The Standard’s news roundup gives you a quick hit of interesting, sometimes irreverent, and breaking news stories from all over the state.
It turns out olive trees don’t just thrive in the Mediterranean – they also flourish in South Texas. According to Sergio Chapa with the San Antonio Business Journal, more and more of the trees have been planted in that region of the state over the last 10 years.
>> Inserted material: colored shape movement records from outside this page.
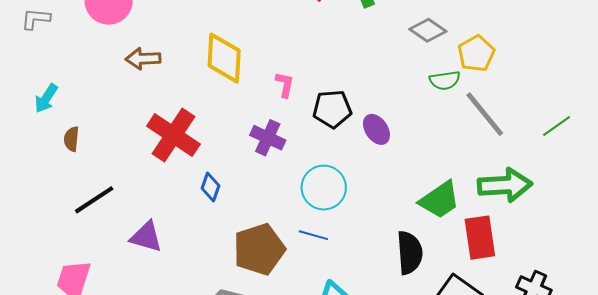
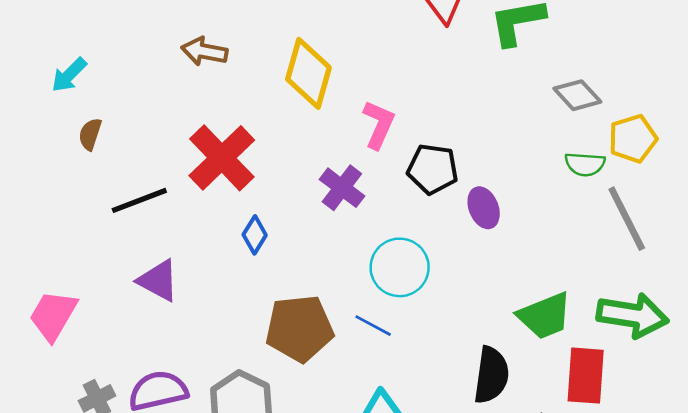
pink L-shape: (285, 85) -> (379, 125), size x1.4
black line: (94, 200) -> (139, 200), moved

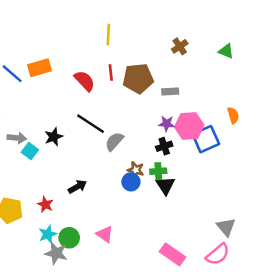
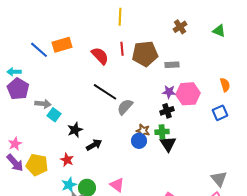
black star: (54, 137) -> (75, 130), moved
blue square: (206, 139) -> (220, 113), moved, size x0.7

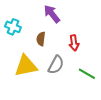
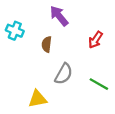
red arrow: (74, 43) -> (95, 40), moved, turned 42
yellow triangle: (26, 66) -> (38, 99), moved, size x0.7

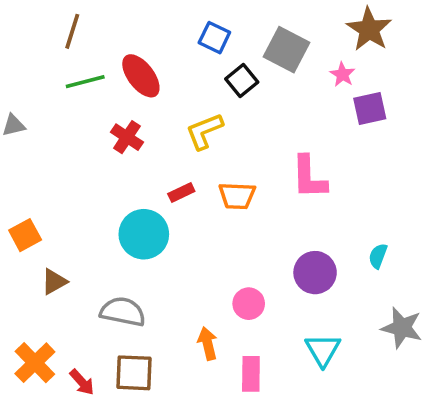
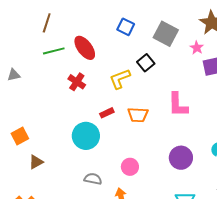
black square: (242, 81) -> (146, 63), moved
pink circle: (249, 304) -> (130, 167), moved
gray semicircle: (123, 312) -> (93, 179), moved, size x0.7

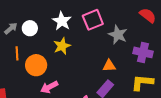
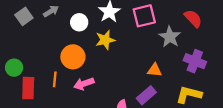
red semicircle: (148, 15) -> (193, 18), moved
white circle: (30, 28) -> (79, 22), moved
orange line: (17, 53) -> (55, 79), moved

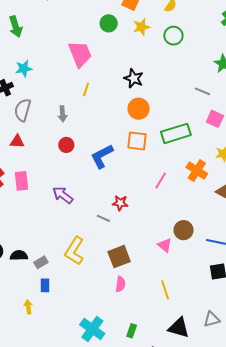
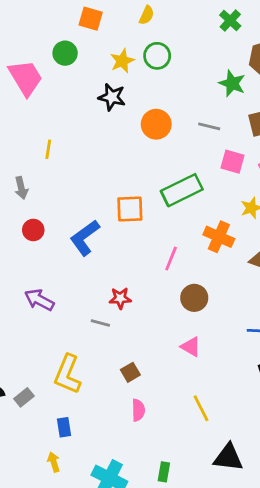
yellow star: (141, 27) -> (122, 61), moved
pink trapezoid: (80, 54) -> (26, 78), moved
black star: (134, 78) -> (112, 97), moved
orange circle: (139, 109) -> (156, 124), moved
brown circle: (184, 230) -> (194, 298), moved
brown square: (119, 257) -> (130, 372), size x0.6
blue rectangle: (45, 285) -> (64, 427), moved
yellow arrow: (28, 307) -> (54, 462), moved

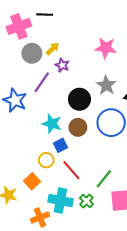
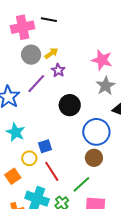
gray star: (106, 85) -> (106, 86), moved
cyan star: (52, 124) -> (16, 132), moved
brown circle: (78, 127) -> (94, 158), moved

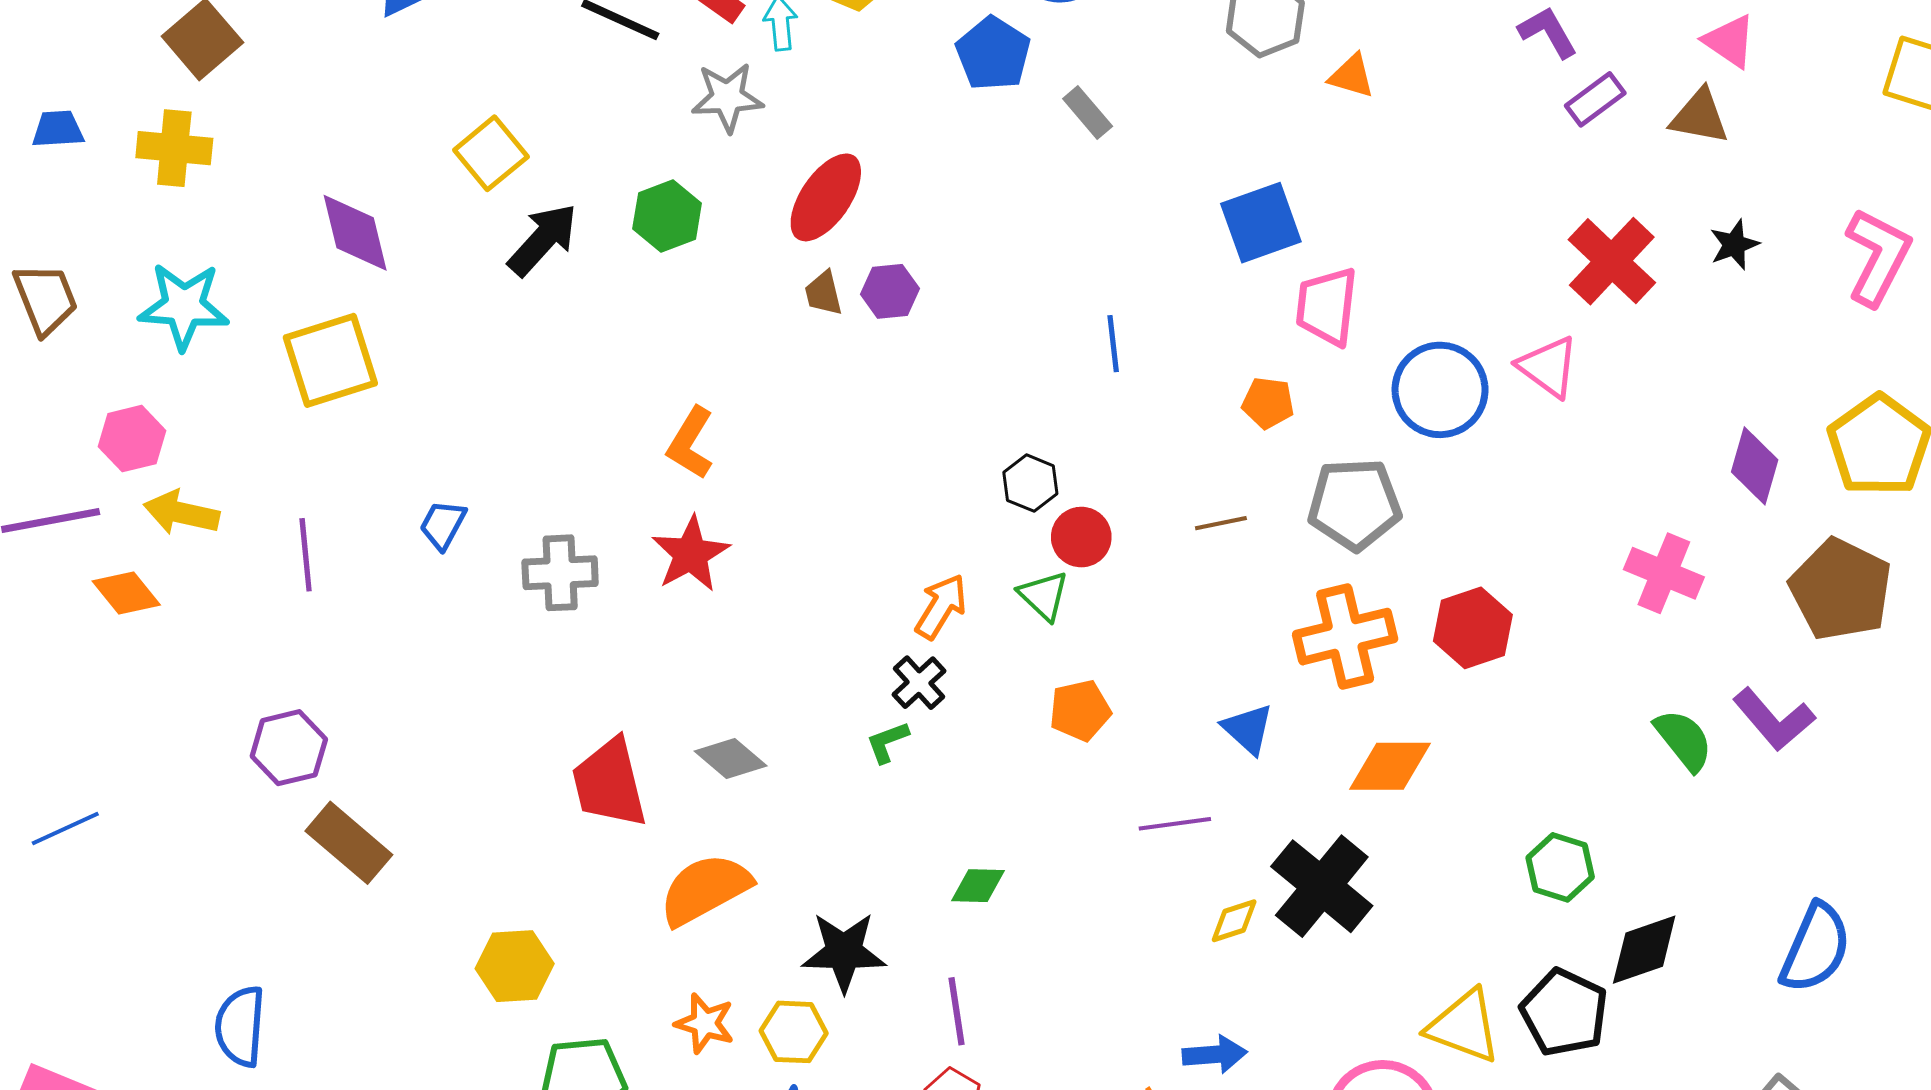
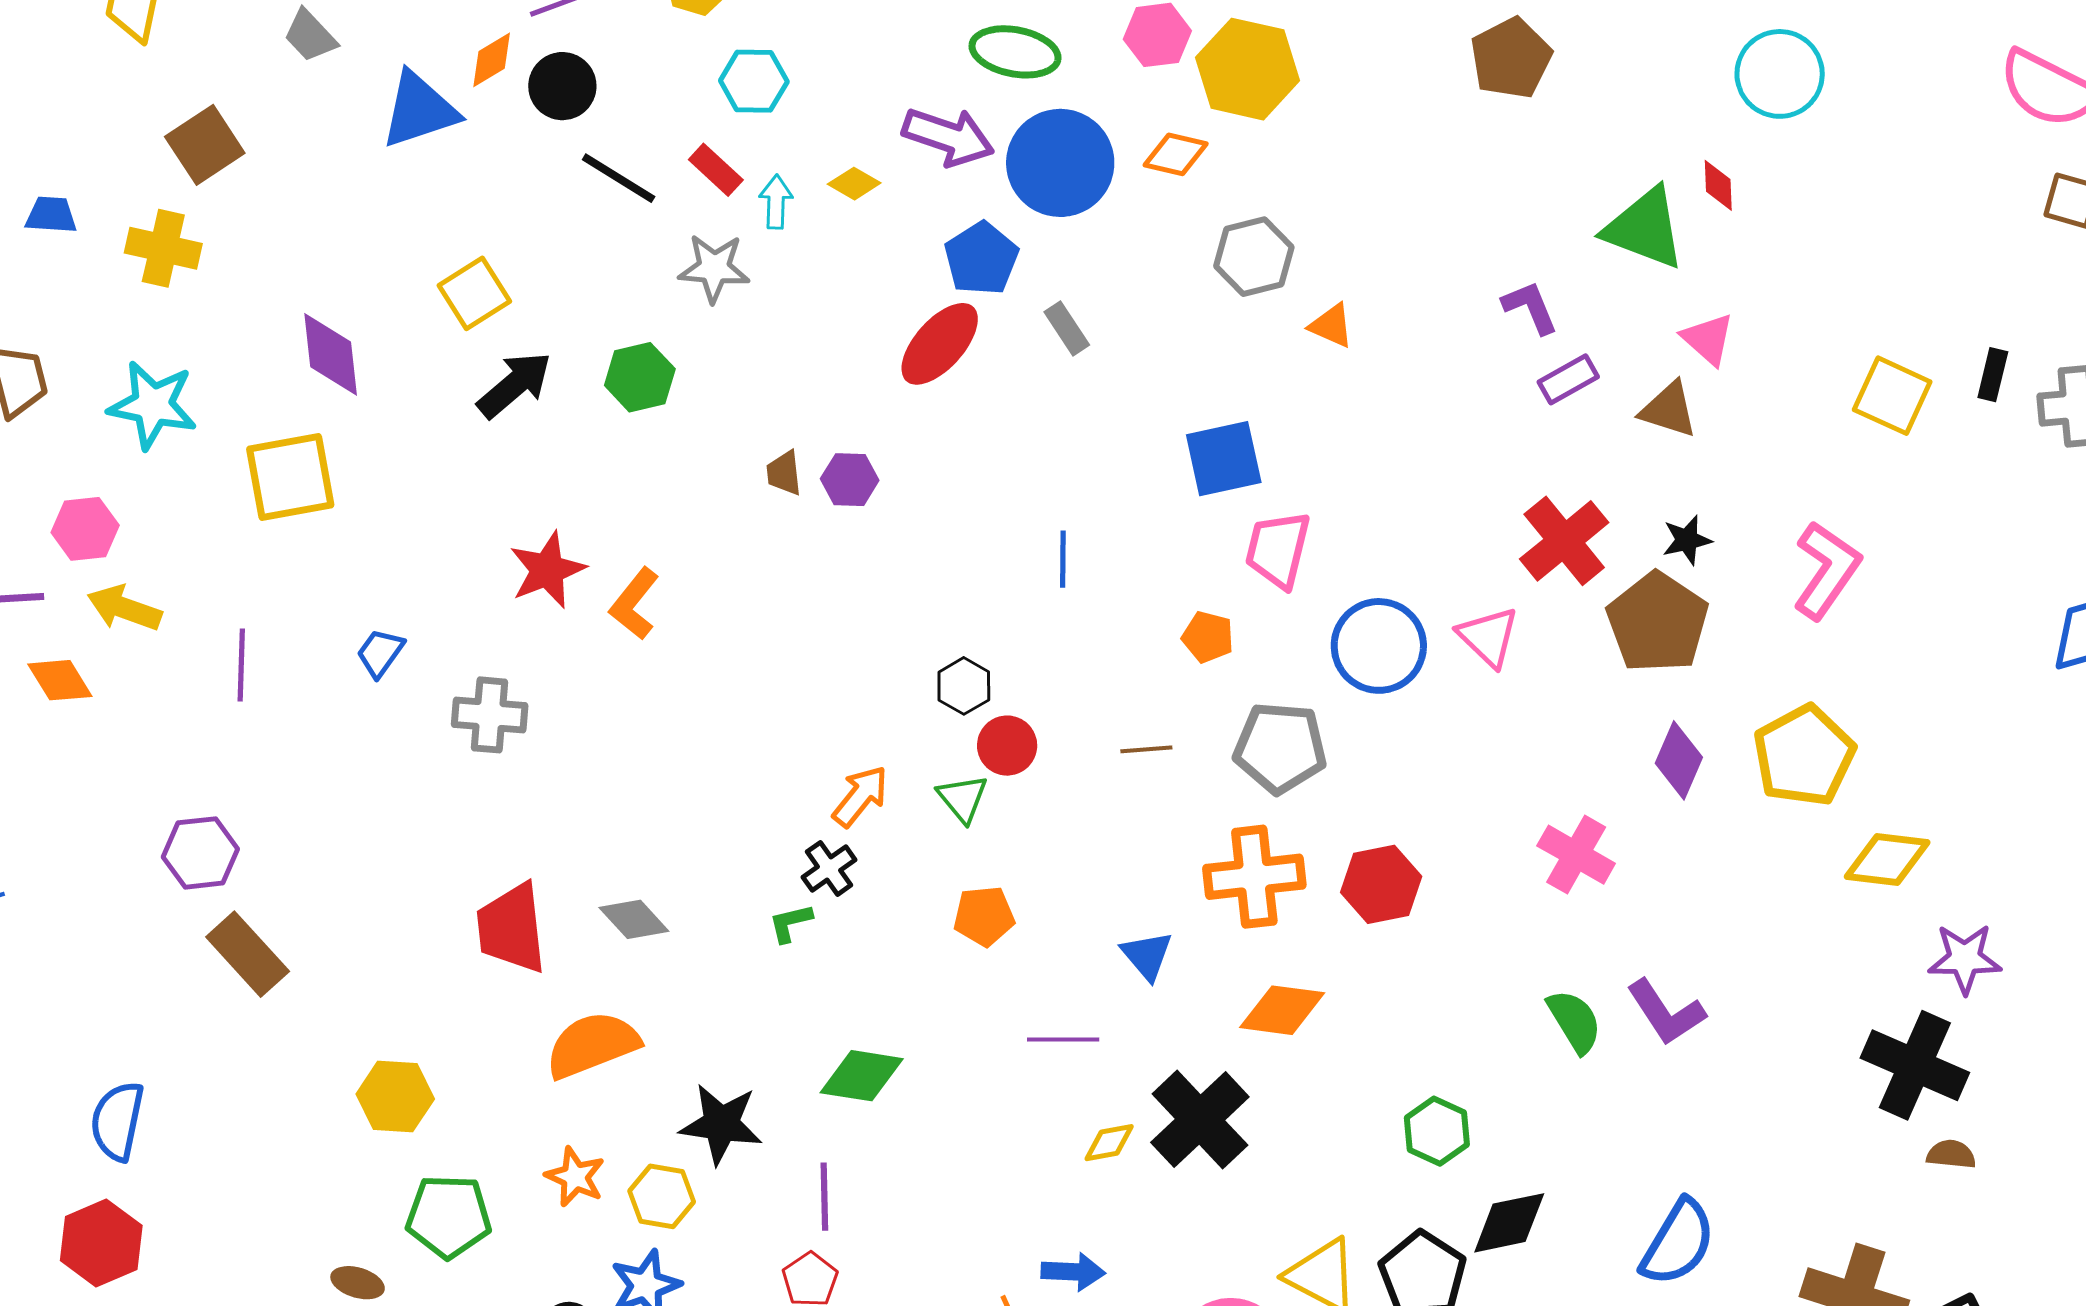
red ellipse: (826, 197) -> (940, 344), moved
red star: (691, 554) -> (547, 570), moved
brown pentagon: (1841, 589) -> (1658, 623), moved
green diamond: (978, 886) -> (862, 1076), size x1.5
He says South Texas growers have been trying to get a foothold in the lucrative olive oil market.
“Last year in the 2015 harvest, there were an estimated 1.5 million olive trees in the state of Texas,” Chapa says. “And together the harvest generated around 14,000 thousand gallons of olive oil.”
Now, let’s fast-forward to 2016.
“We’re currently in the middle of the olive harvest in South Texas and from what I’m told from growers it’s going to be a really, really good year for olives in South Texas,” he says.
So good, in fact, farmers told Chapa they’re expecting a bumper crop. They’re hoping that translates into record olive oil production – because there’s a chance it might not.
“With the heavy spring rains in May that means the water content in the fruit is higher than normal than most years, meaning there’s less oil, but they’re hoping the sheer volume of fruit will make up for that difference,” Chapa says.
The olive harvesting season lasts through October.
Texas energy giant ExxonMobil wants to give a bunch of state attorneys the brush off – about 17 state attorneys general have been trying to find out what the company knew about climate change decades ago. Yesterday, Exxon squared off against the Massachusetts attorney general in a Dallas courtroom.
Jeffrey Weiss with the Dallas Morning News says at the hearing, the plot thickened: Exxon has been cooperating with another state’s investigation while giving Massachusetts the cold shoulder.
“The New York attorney general was the first one to engage in this line of investigation,” Weiss says. “And Exxon has supplied many, many, many hundreds of documents to them over a series of months even though some of the objections that Exxon is raising against Massachusetts is that the investigation is politically engaged, which is what they say, would also apply just as well to what’s going in New York, and yet the company is still supplying documents to New York.”
The judge also told both sides: come back in a week.
A man appeared before a U.S. magistrate judge in Houston yesterday after being arrested for picking up a package he thought contained explosives. Federal investigators allege 50-year-old Houstonian Cary Lee Ogborn tried to buy bomb-making materials through an encrypted network online.
He told a vendor, who happened to be an undercover FBI agent, he was planning to blow up a building.